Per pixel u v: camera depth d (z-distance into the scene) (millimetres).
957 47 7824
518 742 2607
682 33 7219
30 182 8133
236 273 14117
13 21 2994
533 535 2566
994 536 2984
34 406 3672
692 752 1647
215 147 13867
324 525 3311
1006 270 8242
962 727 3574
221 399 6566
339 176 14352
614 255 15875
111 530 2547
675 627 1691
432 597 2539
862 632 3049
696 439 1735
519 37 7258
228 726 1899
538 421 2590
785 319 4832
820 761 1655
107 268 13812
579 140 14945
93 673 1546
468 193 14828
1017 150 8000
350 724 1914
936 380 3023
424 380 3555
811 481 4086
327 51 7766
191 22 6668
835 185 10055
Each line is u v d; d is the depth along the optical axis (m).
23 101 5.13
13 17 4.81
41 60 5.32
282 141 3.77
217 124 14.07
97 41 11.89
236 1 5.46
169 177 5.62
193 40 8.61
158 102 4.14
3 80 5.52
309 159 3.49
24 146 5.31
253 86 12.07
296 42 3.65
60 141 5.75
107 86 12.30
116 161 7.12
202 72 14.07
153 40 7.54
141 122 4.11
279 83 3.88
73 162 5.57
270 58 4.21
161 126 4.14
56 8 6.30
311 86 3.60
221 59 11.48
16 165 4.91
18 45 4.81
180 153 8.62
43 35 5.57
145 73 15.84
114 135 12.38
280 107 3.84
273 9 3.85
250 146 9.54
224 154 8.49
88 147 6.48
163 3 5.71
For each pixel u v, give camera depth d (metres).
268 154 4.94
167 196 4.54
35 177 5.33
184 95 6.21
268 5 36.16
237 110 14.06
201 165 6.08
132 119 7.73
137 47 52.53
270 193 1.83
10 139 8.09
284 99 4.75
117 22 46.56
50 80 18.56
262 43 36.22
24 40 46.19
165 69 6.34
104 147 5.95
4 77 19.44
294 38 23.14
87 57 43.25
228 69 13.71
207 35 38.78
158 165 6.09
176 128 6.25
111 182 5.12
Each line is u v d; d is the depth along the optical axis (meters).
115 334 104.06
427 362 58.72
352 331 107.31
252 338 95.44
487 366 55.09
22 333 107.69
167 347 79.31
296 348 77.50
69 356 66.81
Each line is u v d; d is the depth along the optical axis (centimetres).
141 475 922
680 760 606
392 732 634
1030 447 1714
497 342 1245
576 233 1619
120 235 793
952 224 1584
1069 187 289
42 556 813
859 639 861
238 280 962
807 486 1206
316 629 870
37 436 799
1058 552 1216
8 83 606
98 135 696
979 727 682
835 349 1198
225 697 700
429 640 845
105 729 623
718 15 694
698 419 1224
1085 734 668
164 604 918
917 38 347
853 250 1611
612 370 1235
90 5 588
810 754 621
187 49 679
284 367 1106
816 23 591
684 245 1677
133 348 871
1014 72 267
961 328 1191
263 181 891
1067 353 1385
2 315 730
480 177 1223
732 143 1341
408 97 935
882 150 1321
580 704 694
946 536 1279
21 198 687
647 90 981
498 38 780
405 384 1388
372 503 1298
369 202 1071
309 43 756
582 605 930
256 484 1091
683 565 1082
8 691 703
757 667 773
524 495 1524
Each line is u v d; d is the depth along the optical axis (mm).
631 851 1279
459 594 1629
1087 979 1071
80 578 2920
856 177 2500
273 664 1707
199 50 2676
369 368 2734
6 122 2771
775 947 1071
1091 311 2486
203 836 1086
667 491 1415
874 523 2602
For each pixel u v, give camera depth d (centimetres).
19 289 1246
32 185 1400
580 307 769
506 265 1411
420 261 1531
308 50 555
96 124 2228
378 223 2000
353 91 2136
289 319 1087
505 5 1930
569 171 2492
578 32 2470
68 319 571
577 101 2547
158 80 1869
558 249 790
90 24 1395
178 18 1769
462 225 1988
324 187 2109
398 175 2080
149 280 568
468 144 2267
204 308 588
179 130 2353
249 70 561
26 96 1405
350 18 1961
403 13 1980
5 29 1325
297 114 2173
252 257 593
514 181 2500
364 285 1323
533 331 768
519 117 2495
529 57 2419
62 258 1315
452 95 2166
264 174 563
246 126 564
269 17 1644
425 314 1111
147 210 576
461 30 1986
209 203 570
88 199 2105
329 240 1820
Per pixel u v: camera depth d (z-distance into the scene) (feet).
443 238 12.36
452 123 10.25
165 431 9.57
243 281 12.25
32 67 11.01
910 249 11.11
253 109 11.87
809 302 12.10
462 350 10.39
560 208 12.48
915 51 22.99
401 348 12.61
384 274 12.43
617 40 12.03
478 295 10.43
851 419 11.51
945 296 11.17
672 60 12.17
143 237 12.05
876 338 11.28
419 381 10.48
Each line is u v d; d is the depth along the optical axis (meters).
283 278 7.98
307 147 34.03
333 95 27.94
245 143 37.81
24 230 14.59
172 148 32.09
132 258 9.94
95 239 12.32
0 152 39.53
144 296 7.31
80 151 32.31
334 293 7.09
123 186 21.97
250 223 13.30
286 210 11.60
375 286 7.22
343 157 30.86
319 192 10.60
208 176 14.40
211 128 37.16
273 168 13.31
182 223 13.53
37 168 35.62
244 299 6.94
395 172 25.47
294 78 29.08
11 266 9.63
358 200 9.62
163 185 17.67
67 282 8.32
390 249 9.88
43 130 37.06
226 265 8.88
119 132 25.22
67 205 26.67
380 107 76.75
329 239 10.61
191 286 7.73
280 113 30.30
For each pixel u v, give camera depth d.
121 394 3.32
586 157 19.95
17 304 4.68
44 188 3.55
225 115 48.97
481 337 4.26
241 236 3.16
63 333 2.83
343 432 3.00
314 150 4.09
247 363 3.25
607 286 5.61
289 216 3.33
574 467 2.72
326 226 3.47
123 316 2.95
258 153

============================================================

Activity:
Return each line of the data exactly as written above.

Response to this exercise:
Per pixel u v: camera depth d (z-distance into the scene) (millimetres).
957 47 7824
518 742 2607
682 33 7219
30 182 8133
236 273 14117
13 21 2994
533 535 2566
994 536 2984
34 406 3672
692 752 1647
215 147 13867
324 525 3311
1006 270 8242
962 727 3574
221 399 6566
339 176 14352
614 255 15875
111 530 2547
675 627 1691
432 597 2539
862 632 3049
696 439 1735
519 37 7258
228 726 1899
538 421 2590
785 319 4832
820 761 1655
107 268 13812
579 140 14945
93 673 1546
468 193 14828
1017 150 8000
350 724 1914
936 380 3023
424 380 3555
811 481 4086
327 51 7766
191 22 6668
835 185 10055
Each line is u v d; d is the depth along the optical axis (m).
23 101 5.13
13 17 4.81
41 60 5.32
282 141 3.77
217 124 14.07
97 41 11.89
236 1 5.46
169 177 5.62
193 40 8.61
158 102 4.14
3 80 5.52
309 159 3.49
24 146 5.31
253 86 12.07
296 42 3.65
60 141 5.75
107 86 12.30
116 161 7.12
202 72 14.07
153 40 7.54
141 122 4.11
279 83 3.88
73 162 5.57
270 58 4.21
161 126 4.14
56 8 6.30
311 86 3.60
221 59 11.48
16 165 4.91
18 45 4.81
180 153 8.62
43 35 5.57
145 73 15.84
114 135 12.38
280 107 3.84
273 9 3.85
250 146 9.54
224 154 8.49
88 147 6.48
163 3 5.71
For each pixel u v, give camera depth d (metres).
268 154 4.94
167 196 4.54
35 177 5.33
184 95 6.21
268 5 36.16
237 110 14.06
201 165 6.08
132 119 7.73
137 47 52.53
270 193 1.83
10 139 8.09
284 99 4.75
117 22 46.56
50 80 18.56
262 43 36.22
24 40 46.19
165 69 6.34
104 147 5.95
4 77 19.44
294 38 23.14
87 57 43.25
228 69 13.71
207 35 38.78
158 165 6.09
176 128 6.25
111 182 5.12
Each line is u v d; d is the depth along the optical axis (meters).
115 334 104.06
427 362 58.72
352 331 107.31
252 338 95.44
487 366 55.09
22 333 107.69
167 347 79.31
296 348 77.50
69 356 66.81
Each line is u v d; d is the depth along the optical axis (centimetres).
141 475 922
680 760 606
392 732 634
1030 447 1714
497 342 1245
576 233 1619
120 235 793
952 224 1584
1069 187 289
42 556 813
859 639 861
238 280 962
807 486 1206
316 629 870
37 436 799
1058 552 1216
8 83 606
98 135 696
979 727 682
835 349 1198
225 697 700
429 640 845
105 729 623
718 15 694
698 419 1224
1085 734 668
164 604 918
917 38 347
853 250 1611
612 370 1235
90 5 588
810 754 621
187 49 679
284 367 1106
816 23 591
684 245 1677
133 348 871
1014 72 267
961 328 1191
263 181 891
1067 353 1385
2 315 730
480 177 1223
732 143 1341
408 97 935
882 150 1321
580 704 694
946 536 1279
21 198 687
647 90 981
498 38 780
405 384 1388
372 503 1298
369 202 1071
309 43 756
582 605 930
256 484 1091
683 565 1082
8 691 703
757 667 773
524 495 1524
Each line is u v d; d is the depth along the optical axis (mm).
631 851 1279
459 594 1629
1087 979 1071
80 578 2920
856 177 2500
273 664 1707
199 50 2676
369 368 2734
6 122 2771
775 947 1071
1091 311 2486
203 836 1086
667 491 1415
874 523 2602
For each pixel u v, give camera depth d (centimetres).
19 289 1246
32 185 1400
580 307 769
506 265 1411
420 261 1531
308 50 555
96 124 2228
378 223 2000
353 91 2136
289 319 1087
505 5 1930
569 171 2492
578 32 2470
68 319 571
577 101 2547
158 80 1869
558 249 790
90 24 1395
178 18 1769
462 225 1988
324 187 2109
398 175 2080
149 280 568
468 144 2267
204 308 588
179 130 2353
249 70 561
26 96 1405
350 18 1961
403 13 1980
5 29 1325
297 114 2173
252 257 593
514 181 2500
364 285 1323
533 331 768
519 117 2495
529 57 2419
62 258 1315
452 95 2166
264 174 563
246 126 564
269 17 1644
425 314 1111
147 210 576
461 30 1986
209 203 570
88 199 2105
329 240 1820
Per pixel u v: camera depth d (z-distance into the scene) (feet).
443 238 12.36
452 123 10.25
165 431 9.57
243 281 12.25
32 67 11.01
910 249 11.11
253 109 11.87
809 302 12.10
462 350 10.39
560 208 12.48
915 51 22.99
401 348 12.61
384 274 12.43
617 40 12.03
478 295 10.43
851 419 11.51
945 296 11.17
672 60 12.17
143 237 12.05
876 338 11.28
419 381 10.48
Each line is u v d; d is the depth along the optical axis (meters).
283 278 7.98
307 147 34.03
333 95 27.94
245 143 37.81
24 230 14.59
172 148 32.09
132 258 9.94
95 239 12.32
0 152 39.53
144 296 7.31
80 151 32.31
334 293 7.09
123 186 21.97
250 223 13.30
286 210 11.60
375 286 7.22
343 157 30.86
319 192 10.60
208 176 14.40
211 128 37.16
273 168 13.31
182 223 13.53
37 168 35.62
244 299 6.94
395 172 25.47
294 78 29.08
11 266 9.63
358 200 9.62
163 185 17.67
67 282 8.32
390 249 9.88
43 130 37.06
226 265 8.88
119 132 25.22
67 205 26.67
380 107 76.75
329 239 10.61
191 286 7.73
280 113 30.30
For each pixel u v, give camera depth d.
121 394 3.32
586 157 19.95
17 304 4.68
44 188 3.55
225 115 48.97
481 337 4.26
241 236 3.16
63 333 2.83
343 432 3.00
314 150 4.09
247 363 3.25
607 286 5.61
289 216 3.33
574 467 2.72
326 226 3.47
123 316 2.95
258 153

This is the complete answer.